A System Dynamics Model for Risk Analysis during Project Construction Process

Abstract

Risk analysis is an important part for many large and medium-sized construction projects; mean-while the correct and reasonable project risk analysis can be conducive to risk management. Based on the results of the case study supplemented by a literature research, this paper presents an approach to develop a system dynamics model for risk analysis during project construction process. At first, this paper gives a brief description of risk factors project construction and system dynamics. The risks as well as the causal relationship diagram between them are determined in order to illustrate the risk interaction of the project construction with system dynamics model. A recapitulation of the findings and a prospect on future research conclude the paper.

Share and Cite:

Wan, J. and Liu, Y. (2014) A System Dynamics Model for Risk Analysis during Project Construction Process. Open Journal of Social Sciences, 2, 451-454. doi: 10.4236/jss.2014.26052.

1. Introduction

Project is one-time construction business with a special target, which is also under the condition of certain constraints, including limited time, resources, quality, etc. [1] . As the general large and medium-sized construction projects with complicated construction conditions, coordination difficulties, sensitive construction environment, high social awareness and other characteristic [2] , so according to this characteristics, this paper analyzed potential risks and initially identified the schedule risk, quality of construction, cost risk, environmental risk, technology risk, design risk and benefit risk as the main risk affecting the project.

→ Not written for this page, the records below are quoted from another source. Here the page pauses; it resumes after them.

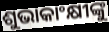
ଶୁଭାକାଂକ୍ଷୀଙ୍କୁ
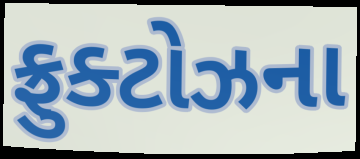
ફ્રુક્ટોઝના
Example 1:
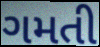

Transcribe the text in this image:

ગમતી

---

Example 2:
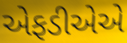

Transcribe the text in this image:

એફડીએએ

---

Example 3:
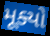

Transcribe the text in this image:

મૂક્યો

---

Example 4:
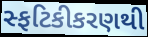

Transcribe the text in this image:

સ્ફટિકીકરણથી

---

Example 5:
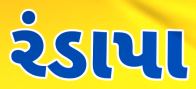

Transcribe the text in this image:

રંડાપા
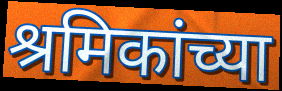
श्रमिकांच्या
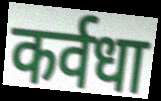
कर्वधा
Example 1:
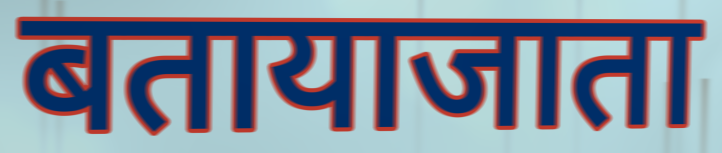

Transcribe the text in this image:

बतायाजाता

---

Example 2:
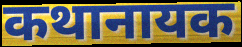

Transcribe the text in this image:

कथानायक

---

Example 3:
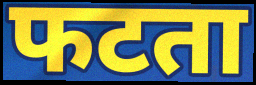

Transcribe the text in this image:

फटता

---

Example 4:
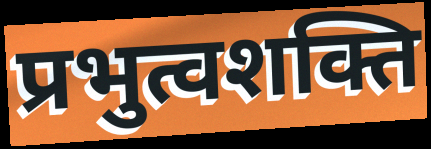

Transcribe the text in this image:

प्रभुत्वशक्ति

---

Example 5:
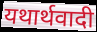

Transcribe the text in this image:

यथार्थवादी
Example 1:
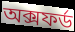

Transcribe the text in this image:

অক্সফৰ্ড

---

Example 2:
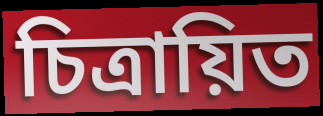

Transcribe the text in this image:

চিত্ৰায়িত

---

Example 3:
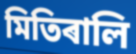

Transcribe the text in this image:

মিতিৰালি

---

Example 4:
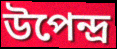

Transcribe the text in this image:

উপেন্দ্ৰ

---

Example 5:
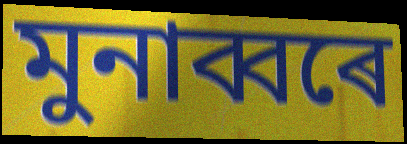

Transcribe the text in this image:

মুনাব্বৰে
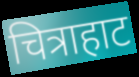
चित्राहाट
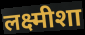
लक्ष्मीशा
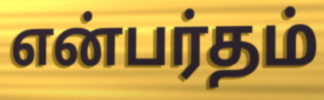
என்பர்தம்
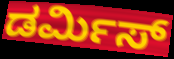
ಡರ್ಮಿಸ್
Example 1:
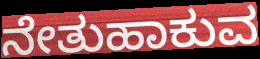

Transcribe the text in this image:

ನೇತುಹಾಕುವ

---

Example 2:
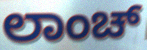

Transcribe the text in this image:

ಲಾಂಚ್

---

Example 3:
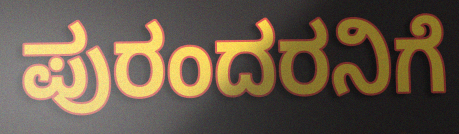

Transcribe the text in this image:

ಪುರಂದರನಿಗೆ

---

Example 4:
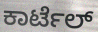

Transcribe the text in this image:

ಕಾರ್ಟೆಲ್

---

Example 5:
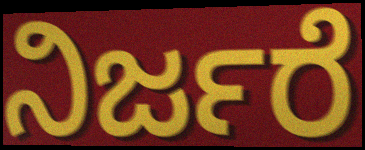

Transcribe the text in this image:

ನಿರ್ಜರೆ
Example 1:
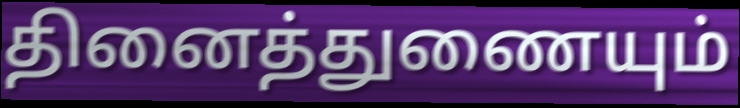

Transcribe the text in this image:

தினைத்துணையும்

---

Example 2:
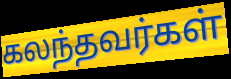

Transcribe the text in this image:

கலந்தவர்கள்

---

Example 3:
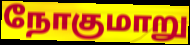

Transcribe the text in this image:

நோகுமாறு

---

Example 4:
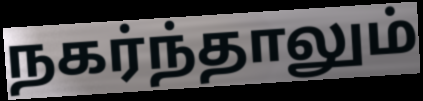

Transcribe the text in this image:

நகர்ந்தாலும்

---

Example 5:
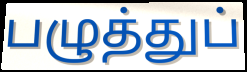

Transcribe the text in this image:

பழுத்துப்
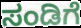
ಸಂಡಿಗೆ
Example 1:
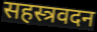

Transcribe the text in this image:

सहस्त्रवदन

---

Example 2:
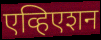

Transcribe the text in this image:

एव्हिएशन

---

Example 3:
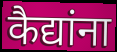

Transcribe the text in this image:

कैद्यांना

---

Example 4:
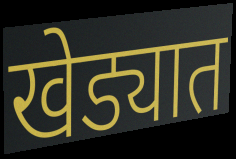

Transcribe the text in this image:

खेड्यात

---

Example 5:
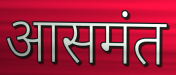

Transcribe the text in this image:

आसमंत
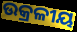
ଉକ୍ରଳୀୟ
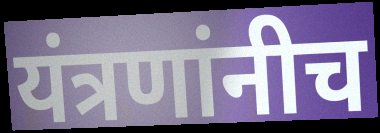
यंत्रणांनीच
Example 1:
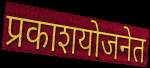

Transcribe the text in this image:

प्रकाशयोजनेत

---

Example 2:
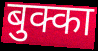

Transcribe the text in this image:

बुक्का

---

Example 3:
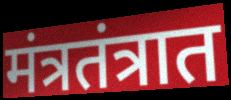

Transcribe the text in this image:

मंत्रतंत्रात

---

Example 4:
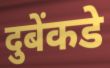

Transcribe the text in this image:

दुबेंकडे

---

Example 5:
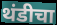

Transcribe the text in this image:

थंडीचा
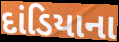
દાંડિયાના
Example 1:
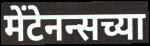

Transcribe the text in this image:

मेंटेनन्सच्या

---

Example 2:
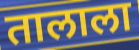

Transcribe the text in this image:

तालाला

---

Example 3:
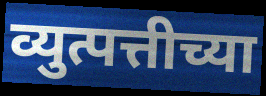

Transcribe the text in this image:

व्युत्पत्तीच्या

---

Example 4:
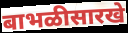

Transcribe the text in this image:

बाभळीसारखे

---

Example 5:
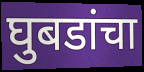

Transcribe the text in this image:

घुबडांचा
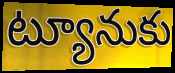
ట్యూనుకు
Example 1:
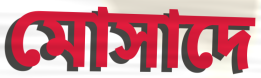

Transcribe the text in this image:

মোসাদে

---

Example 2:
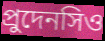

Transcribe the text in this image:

প্রুদেনসিও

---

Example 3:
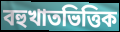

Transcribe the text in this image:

বহুখাতভিত্তিক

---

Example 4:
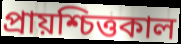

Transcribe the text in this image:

প্রায়শ্চিত্তকাল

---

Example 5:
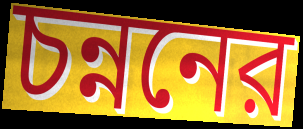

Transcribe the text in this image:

চন্ননের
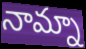
నామ్నా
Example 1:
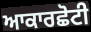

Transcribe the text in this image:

ਆਕਾਰਛੋਟੀ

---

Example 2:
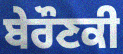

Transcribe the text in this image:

ਬੇਰੌਣਕੀ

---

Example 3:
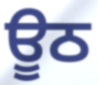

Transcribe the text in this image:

ਊਠ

There are many sophisticated risk analysis method, the commonly used methods now are structural decomposition and expert investigation method. Structural decomposition method will decompose the project risk according to the law of the thing itself and the historical experience of individual, such as fault tree, decision trees, probability trees; the expert investigation method mainly includes brainstorming method, Delphi method, curtain scene analysis method, etc. [3] . Both these two methods analyze the various risk factors during project construction process comprehensively, but they didn’t take the linkages between risk factors into account. The fact is the project construction risks are not only much more but also have an interaction between each other because of its complex engineering project construction conditions. System dynamics model can show that the interactions between risk variables using the feedback loop, simulate the development trend based on the information of the project current status, and analyze the importance of the various project risks quantitatively [4] .

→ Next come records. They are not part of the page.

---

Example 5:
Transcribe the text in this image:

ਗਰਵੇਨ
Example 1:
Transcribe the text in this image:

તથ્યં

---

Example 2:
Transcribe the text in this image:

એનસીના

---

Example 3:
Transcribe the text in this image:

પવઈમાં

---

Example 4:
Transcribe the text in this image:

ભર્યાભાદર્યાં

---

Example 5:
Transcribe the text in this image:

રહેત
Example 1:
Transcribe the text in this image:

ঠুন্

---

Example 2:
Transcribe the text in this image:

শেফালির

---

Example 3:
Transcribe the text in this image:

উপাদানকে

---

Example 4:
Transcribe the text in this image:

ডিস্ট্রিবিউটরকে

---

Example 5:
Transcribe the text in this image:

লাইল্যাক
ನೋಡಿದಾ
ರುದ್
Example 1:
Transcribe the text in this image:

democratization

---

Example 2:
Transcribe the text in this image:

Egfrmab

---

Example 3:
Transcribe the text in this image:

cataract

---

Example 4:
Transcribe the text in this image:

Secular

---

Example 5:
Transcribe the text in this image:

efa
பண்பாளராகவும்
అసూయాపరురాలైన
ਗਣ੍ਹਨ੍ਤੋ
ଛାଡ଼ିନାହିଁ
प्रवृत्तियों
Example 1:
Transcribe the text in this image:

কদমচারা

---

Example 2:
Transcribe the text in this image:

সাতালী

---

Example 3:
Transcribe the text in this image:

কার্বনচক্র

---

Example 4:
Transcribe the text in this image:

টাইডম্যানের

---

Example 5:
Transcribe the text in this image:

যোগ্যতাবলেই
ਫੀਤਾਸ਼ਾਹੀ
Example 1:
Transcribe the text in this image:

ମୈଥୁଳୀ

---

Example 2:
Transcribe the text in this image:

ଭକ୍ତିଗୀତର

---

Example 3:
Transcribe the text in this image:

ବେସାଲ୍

The risks as well as the causal relationship diagram between them are determined in order to illustrate the risk interaction of the project construction with system dynamics model in the following sections.

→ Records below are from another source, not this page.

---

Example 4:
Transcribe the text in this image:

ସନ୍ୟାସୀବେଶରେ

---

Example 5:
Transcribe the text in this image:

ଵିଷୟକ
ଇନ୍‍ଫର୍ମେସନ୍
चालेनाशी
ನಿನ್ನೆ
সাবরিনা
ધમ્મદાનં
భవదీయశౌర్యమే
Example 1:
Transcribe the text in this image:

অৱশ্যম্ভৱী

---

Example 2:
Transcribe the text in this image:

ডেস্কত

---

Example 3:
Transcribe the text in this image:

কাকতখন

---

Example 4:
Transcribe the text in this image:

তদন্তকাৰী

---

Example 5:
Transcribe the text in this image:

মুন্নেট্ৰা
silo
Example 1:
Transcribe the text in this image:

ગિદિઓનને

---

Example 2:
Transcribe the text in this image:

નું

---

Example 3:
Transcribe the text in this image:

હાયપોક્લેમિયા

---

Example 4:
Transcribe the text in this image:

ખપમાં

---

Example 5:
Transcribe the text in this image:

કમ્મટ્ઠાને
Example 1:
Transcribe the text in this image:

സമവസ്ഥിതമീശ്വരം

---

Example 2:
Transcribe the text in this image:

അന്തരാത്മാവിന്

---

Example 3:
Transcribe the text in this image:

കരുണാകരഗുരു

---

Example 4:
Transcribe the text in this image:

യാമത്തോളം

2. Developing a System Dynamics Model

2.1. System Dynamics

System dynamics models are mainly used to depict and analyze dynamic systems. These model is a computer simulation technique for the study of system dynamic behavior and originally developed at the Massachusetts Institute of Technology by Dr. Forrester; also he made a major breakthrough for the system dynamics in 1958 [5] . Dr. Forrester published “industrial dynamics” and “systems theory” works, laying the foundation of system dynamics [6] . Meantime, system dynamics models have been relatively mature and applied in mangy disciplines and in many contexts.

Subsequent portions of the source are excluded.